- _EXERCISE TEXT_:
- Opening Delimiter -
Sexual attraction to transgender people has been the subject of scientific study and social commentary. Psychologists have researched sexual attraction toward trans women, cross dressers, non-binary people, and a combination of these. Publications in the field of transgender studies have investigated the attraction transgender individuals can feel for each other. The people who feel this attraction to transgender people name their attraction in different ways. Cisgender men attracted to transgender women primarily identify as heterosexual and sometimes as bisexual, but rarely as homosexual, and may even regard their attraction as its sexual orientation and invent their own terms for it. Transgender individuals often call their attraction to other transgender people T4T and may consider it both a sexual identity and a form of political identity.

Cisgender attraction to transgender people

Scientific study 
Despite being referred to as a paraphilia by several researchers, having a sexual preference for transgender people is neither diagnosable as a mental illness nor as a paraphilic disorder.

In their sociological study, Martin S. Weinberg and Colin J. Williams interviewed 26 men sexually interested in transwomen (MSTW). 13 identified themselves as heterosexual, and 13 as "bisexual or probably bisexual". The authors opined "These labels only superficially describe their sexual interest," and noted that the expressed interest in trans women was sometimes used as a basis for denying a more stigmatized self-identity. As an example, they described a case who "said that he was 'bisexual' rather than 'gay' because he was able to think of the transwomen as women".

As part of HIV prevention research in 2004, Operario et al. interviewed 46 men in the San Francisco area who had sex with transgender women, but found "no consistent patterns between how men described their sexual orientation identity versus their sexual behavior and attraction to transgender women". Of the sample, 20 of them described themselves as being straight or heterosexual. Some men were definitive about this declaration, while others were hesitant and wondered if they should consider themselves bisexual.

A Northwestern University study recruited 205 men interested in trans women. In that online survey, 51% identified as straight, 41% as bisexual, and the remainder as gay. Also, 55% said their ideal partner would be a cisgender female, and 36% said it would be a trans woman. The study authors concluded that "The interest in trans women appears to be a distinct sexual interest separate from heterosexual men's attraction to women for the majority of men, but there is a substantial minority who may experience it as their sexual orientation."

A 2016 study that used the penile plethysmograph demonstrated that the arousal patterns, genital and subjective, of men who report attraction to transgender women who have "female-typical physical characteristics (e.g. breasts) while retaining a penis" are similar to those of straight men and different from those of gay men. The study showed that these men are much more aroused to female than to male stimuli. They differed from both the groups of straight and gay men, however, in also displaying strong arousal to stimuli featuring trans women, to which they responded as much as to the cisgender female stimuli. Of the men attracted to trans women, 41.7% identified as bisexual, with the remainder identifying as straight. The bisexuals among them did not display significantly more arousal to male stimuli than their heterosexual counterparts, though they did report a higher number of male sex partners.
- Closing Delimiter -
- _QUESTIONS TO ANSWER_:
1. Can you reproduce the part of the passage on attraction to transgender people that opens with the words containing "As part of HIV" and closes with "consider themselves bisexual."?
2. Answer these questions from the passage on attraction to transgender people:
(a) How many men did Martin S. Weinberg and Colin J. Williams interview?
(b) In the Northwestern University online survey, what percentage of the men identified as straight?
(c) In what year was the study that used the penile plethysmograph?

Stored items
- Opening Delimiter -
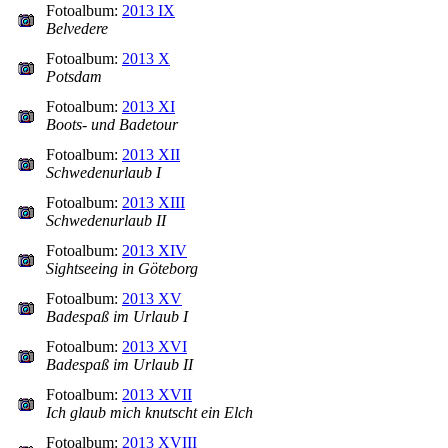
Fotoalbum:
2013 IX
Belvedere
Fotoalbum:
2013 X
Potsdam
Fotoalbum:
2013 XI
Boots- und Badetour
Fotoalbum:
2013 XII
Schwedenurlaub I
Fotoalbum:
2013 XIII
Schwedenurlaub II
Fotoalbum:
2013 XIV
Sightseeing in Göteborg
Fotoalbum:
2013 XV
Badespaß im Urlaub I
Fotoalbum:
2013 XVI
Badespaß im Urlaub II
Fotoalbum:
2013 XVII
Ich glaub mich knutscht ein Elch
Fotoalbum:
2013 XVIII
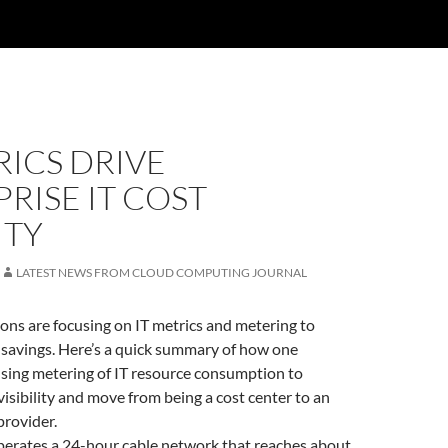
RICS DRIVE
RISE IT COST
ITY
LATEST NEWS FROM CLOUD COMPUTING JOURNAL
ns are focusing on IT metrics and metering to
 savings. Here’s a quick summary of how one
using metering of IT resource consumption to
visibility and move from being a cost center to an
provider.
rates a 24-hour cable network that reaches about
- Closing Delimiter -
- _SOLUTIONS TO THE TASKS_:
1.
As part of HIV prevention research in 2004, Operario et al. interviewed 46 men in the San Francisco area who had sex with transgender women, but found "no consistent patterns between how men described their sexual orientation identity versus their sexual behavior and attraction to transgender women". Of the sample, 20 of them described themselves as being straight or heterosexual. Some men were definitive about this declaration, while others were hesitant and wondered if they should consider themselves bisexual.

2.
(a) 26
(b) 51%
(c) 2016